▸ How to complete this task
Reproduce the rows below without alteration, beginning at the first line and continuing through the line that contains "a biodiversidade e".
** Opening Records for this exercise block **
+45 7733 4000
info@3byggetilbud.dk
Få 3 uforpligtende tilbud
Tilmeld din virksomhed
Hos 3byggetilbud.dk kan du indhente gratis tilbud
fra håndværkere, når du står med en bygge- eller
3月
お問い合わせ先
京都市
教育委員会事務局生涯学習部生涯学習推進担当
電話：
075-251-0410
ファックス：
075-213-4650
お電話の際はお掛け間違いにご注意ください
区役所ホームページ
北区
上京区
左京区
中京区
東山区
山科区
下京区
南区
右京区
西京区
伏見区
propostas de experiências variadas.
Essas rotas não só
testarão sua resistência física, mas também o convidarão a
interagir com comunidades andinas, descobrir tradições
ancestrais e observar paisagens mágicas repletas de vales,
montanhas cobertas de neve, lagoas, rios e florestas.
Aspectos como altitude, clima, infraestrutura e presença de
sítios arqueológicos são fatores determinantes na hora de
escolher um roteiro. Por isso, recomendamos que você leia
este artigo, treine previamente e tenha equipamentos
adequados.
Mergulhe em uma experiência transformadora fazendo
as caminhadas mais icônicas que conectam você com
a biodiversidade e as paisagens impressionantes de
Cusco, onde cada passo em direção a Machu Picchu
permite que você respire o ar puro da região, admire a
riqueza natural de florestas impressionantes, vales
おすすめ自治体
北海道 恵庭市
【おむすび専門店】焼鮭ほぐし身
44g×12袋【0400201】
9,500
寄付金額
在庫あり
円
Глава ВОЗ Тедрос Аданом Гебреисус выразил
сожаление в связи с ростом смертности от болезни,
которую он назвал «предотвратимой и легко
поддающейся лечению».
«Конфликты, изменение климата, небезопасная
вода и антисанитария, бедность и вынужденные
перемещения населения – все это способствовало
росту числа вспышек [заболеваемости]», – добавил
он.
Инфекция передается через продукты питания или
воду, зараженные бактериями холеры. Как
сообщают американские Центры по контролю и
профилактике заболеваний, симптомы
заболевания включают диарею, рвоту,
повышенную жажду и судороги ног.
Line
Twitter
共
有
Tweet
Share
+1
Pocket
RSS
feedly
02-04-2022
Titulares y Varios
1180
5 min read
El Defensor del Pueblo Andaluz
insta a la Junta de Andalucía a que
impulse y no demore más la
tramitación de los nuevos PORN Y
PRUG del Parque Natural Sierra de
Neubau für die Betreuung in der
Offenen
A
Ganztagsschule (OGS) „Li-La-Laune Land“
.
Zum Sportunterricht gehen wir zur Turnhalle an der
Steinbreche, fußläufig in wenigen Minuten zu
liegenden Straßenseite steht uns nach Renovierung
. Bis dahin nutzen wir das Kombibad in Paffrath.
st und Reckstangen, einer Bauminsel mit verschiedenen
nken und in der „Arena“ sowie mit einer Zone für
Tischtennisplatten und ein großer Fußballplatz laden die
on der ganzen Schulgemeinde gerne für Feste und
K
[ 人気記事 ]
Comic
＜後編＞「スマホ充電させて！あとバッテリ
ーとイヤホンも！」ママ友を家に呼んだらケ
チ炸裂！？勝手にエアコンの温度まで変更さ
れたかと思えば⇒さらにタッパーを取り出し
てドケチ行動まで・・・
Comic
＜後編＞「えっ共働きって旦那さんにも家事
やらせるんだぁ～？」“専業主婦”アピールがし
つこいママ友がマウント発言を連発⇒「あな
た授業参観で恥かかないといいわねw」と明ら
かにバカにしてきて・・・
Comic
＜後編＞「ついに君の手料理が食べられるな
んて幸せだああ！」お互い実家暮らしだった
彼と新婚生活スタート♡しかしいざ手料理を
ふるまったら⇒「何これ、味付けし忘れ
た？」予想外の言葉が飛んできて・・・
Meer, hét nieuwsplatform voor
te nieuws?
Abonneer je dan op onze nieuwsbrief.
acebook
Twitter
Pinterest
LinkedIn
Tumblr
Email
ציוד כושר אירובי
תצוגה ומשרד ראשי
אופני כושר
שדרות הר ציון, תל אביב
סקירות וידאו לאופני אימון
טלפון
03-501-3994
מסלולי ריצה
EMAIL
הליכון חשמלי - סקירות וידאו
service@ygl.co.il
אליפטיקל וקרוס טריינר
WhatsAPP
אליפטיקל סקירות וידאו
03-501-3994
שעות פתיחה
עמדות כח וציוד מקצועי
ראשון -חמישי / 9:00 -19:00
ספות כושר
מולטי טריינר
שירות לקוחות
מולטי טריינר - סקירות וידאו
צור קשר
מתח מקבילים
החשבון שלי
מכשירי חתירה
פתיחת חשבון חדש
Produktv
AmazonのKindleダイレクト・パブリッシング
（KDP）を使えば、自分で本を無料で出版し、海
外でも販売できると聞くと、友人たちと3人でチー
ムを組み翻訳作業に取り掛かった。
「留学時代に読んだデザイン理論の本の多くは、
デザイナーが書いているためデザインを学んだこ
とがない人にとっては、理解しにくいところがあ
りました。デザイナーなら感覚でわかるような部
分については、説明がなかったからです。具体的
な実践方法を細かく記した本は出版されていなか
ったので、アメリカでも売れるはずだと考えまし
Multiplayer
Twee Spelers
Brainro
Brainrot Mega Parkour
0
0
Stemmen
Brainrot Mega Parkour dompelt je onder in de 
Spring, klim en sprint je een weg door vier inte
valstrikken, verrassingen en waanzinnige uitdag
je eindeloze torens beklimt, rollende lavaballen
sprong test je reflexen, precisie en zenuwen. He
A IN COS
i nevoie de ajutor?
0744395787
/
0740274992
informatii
** Closing Records for this exercise block **
▸ Written reply
+45 7733 4000
info@3byggetilbud.dk
Få 3 uforpligtende tilbud
Tilmeld din virksomhed
Hos 3byggetilbud.dk kan du indhente gratis tilbud
fra håndværkere, når du står med en bygge- eller
3月
お問い合わせ先
京都市
教育委員会事務局生涯学習部生涯学習推進担当
電話：
075-251-0410
ファックス：
075-213-4650
お電話の際はお掛け間違いにご注意ください
区役所ホームページ
北区
上京区
左京区
中京区
東山区
山科区
下京区
南区
右京区
西京区
伏見区
propostas de experiências variadas.
Essas rotas não só
testarão sua resistência física, mas também o convidarão a
interagir com comunidades andinas, descobrir tradições
ancestrais e observar paisagens mágicas repletas de vales,
montanhas cobertas de neve, lagoas, rios e florestas.
Aspectos como altitude, clima, infraestrutura e presença de
sítios arqueológicos são fatores determinantes na hora de
escolher um roteiro. Por isso, recomendamos que você leia
este artigo, treine previamente e tenha equipamentos
adequados.
Mergulhe em uma experiência transformadora fazendo
as caminhadas mais icônicas que conectam você com
a biodiversidade e as paisagens impressionantes de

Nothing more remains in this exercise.